Once the author has approved the sketch, I draw it in ink as line art and prepare this to be coloured digitally. Colour and the nature and direction of the light can also contribute to the storytelling. For example, the desaturated colours at the beginning of an exchange between Mendoza and Humphries, when Mendoza is not at his best, gradually become brighter and warmer by the end of the scene, as their verbal sparring restores Mendoza’s fighting spirit. The text comprising the narrative and dialogue is added to the art, and text boxes and speech bubbles are fitted to it. For Mendoza the Jew, we decided to use three different fonts. Two fonts with some resemblance to typefaces from the time period represented quotes from Mendoza’s autobiography and from a newspaper report of Mendoza’s match against Humphries in Doncaster, distinguishing the author’s words from Mendoza’s, and those of the reporter.

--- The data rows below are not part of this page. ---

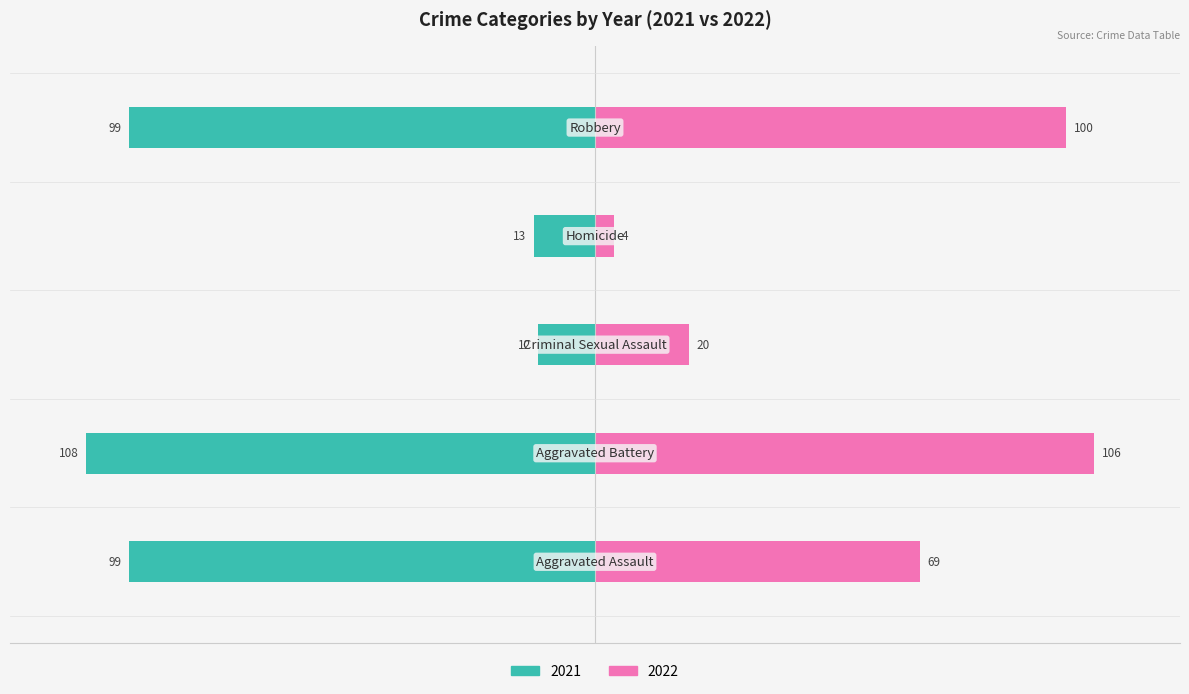

List the labels in order of value, smallest first.

Homicide, Criminal Sexual Assault, Aggravated Assault, Robbery, Aggravated Battery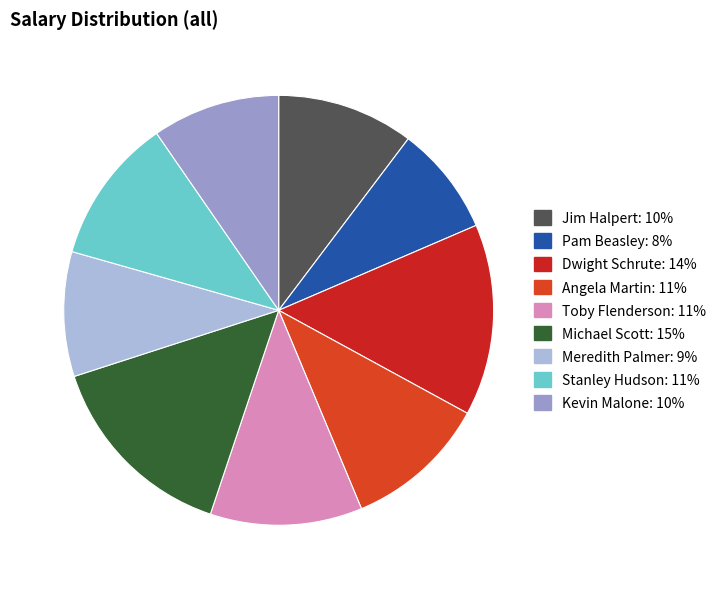

Combined, do Meredith Palmer and Dwight Schrute account for over 50%?

No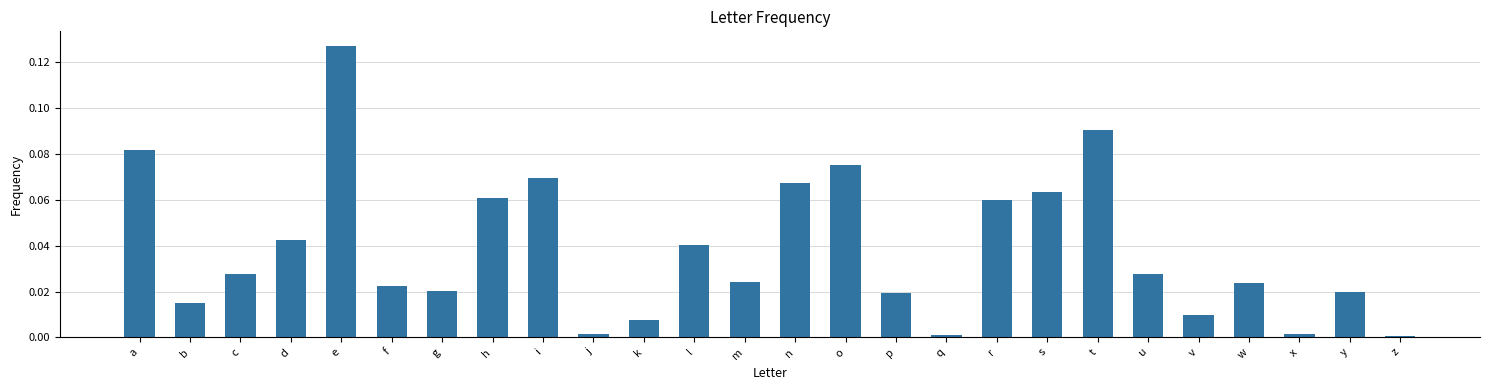

Which has a higher value, m or o?

o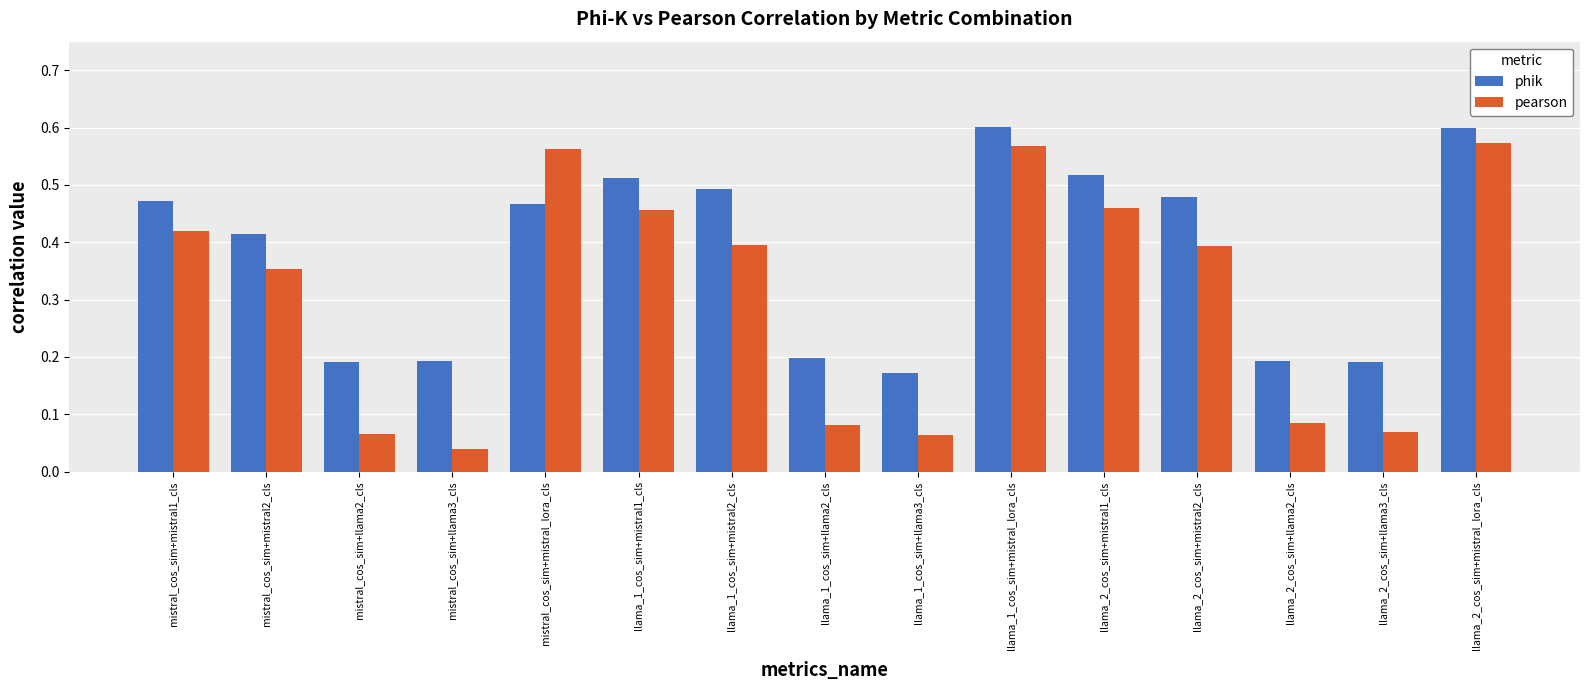

Which series has the largest range (max minus min)?

pearson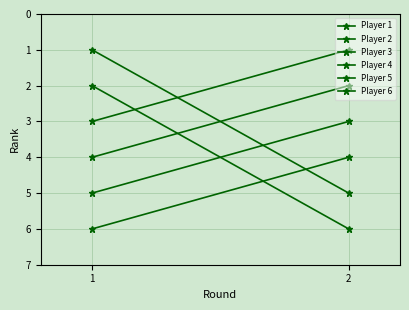

At which label does Player 1 reach its minimum?

1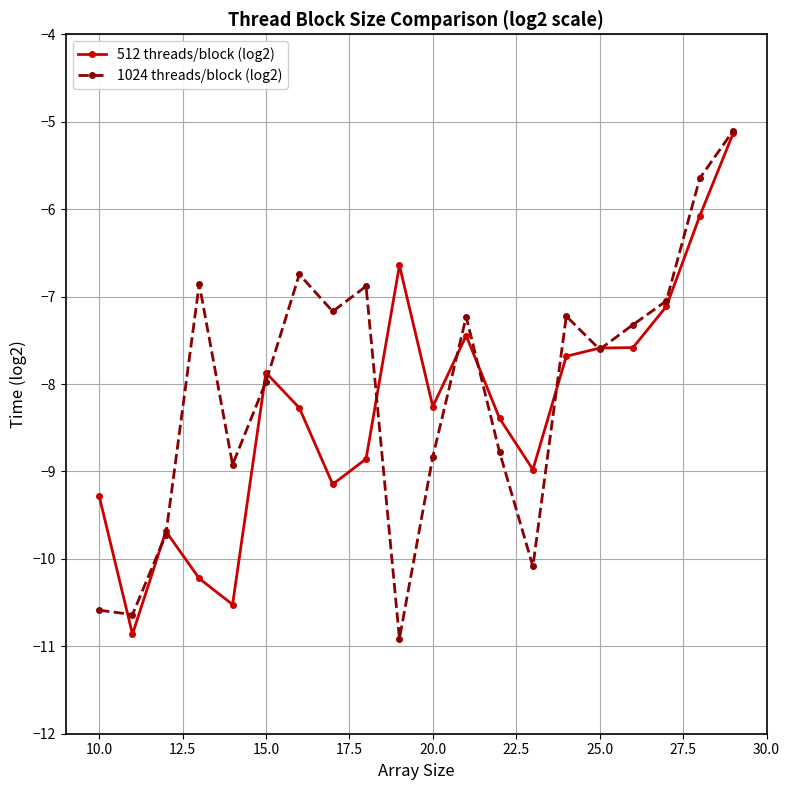

What is the value of the 512 threads/block (log2) point at the 12th from the left?

-7.4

As an artist, illustrating a graphic history, as opposed to a work of fiction, has some unique rewards as well as challenges. There’s an awareness that these were real individuals and events, and it always feels like a privilege to be telling their stories.

Liz Clarke is an illustrator based in Cape Town, South Africa. Her artwork has appeared in magazines, games and books, including Abina and the Important Men: A Graphic History by Trevor R. Getz and Mendoza the Jew, Boxing, Manliness, and Nationalism: A Graphic History by Ronald Schechter.